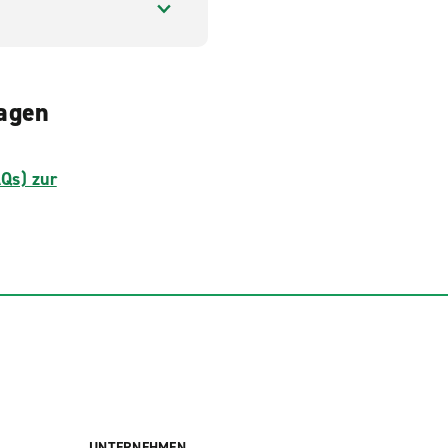
ragen
AQs) zur
UNTERNEHMEN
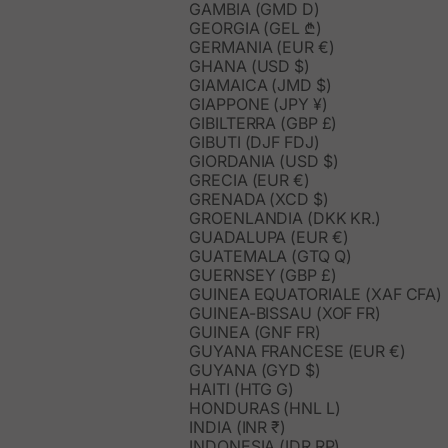
GAMBIA (GMD D)
GEORGIA (GEL ₾)
GERMANIA (EUR €)
GHANA (USD $)
GIAMAICA (JMD $)
GIAPPONE (JPY ¥)
GIBILTERRA (GBP £)
GIBUTI (DJF FDJ)
GIORDANIA (USD $)
GRECIA (EUR €)
GRENADA (XCD $)
GROENLANDIA (DKK KR.)
GUADALUPA (EUR €)
GUATEMALA (GTQ Q)
GUERNSEY (GBP £)
GUINEA EQUATORIALE (XAF CFA)
GUINEA-BISSAU (XOF FR)
GUINEA (GNF FR)
GUYANA FRANCESE (EUR €)
GUYANA (GYD $)
HAITI (HTG G)
HONDURAS (HNL L)
INDIA (INR ₹)
INDONESIA (IDR RP)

++++

> What is being asked
Recast the text read from both items as one numbered list with one line per entry, skipping any blank lines. Leave the pictures out of your answer.

> Solution for this exercise
1. ragen
2. AQs) zur
3. UNTERNEHMEN
4. GAMBIA (GMD D)
5. GEORGIA (GEL ₾)
6. GERMANIA (EUR €)
7. GHANA (USD $)
8. GIAMAICA (JMD $)
9. GIAPPONE (JPY ¥)
10. GIBILTERRA (GBP £)
11. GIBUTI (DJF FDJ)
12. GIORDANIA (USD $)
13. GRECIA (EUR €)
14. GRENADA (XCD $)
15. GROENLANDIA (DKK KR.)
16. GUADALUPA (EUR €)
17. GUATEMALA (GTQ Q)
18. GUERNSEY (GBP £)
19. GUINEA EQUATORIALE (XAF CFA)
20. GUINEA-BISSAU (XOF FR)
21. GUINEA (GNF FR)
22. GUYANA FRANCESE (EUR €)
23. GUYANA (GYD $)
24. HAITI (HTG G)
25. HONDURAS (HNL L)
26. INDIA (INR ₹)
27. INDONESIA (IDR RP)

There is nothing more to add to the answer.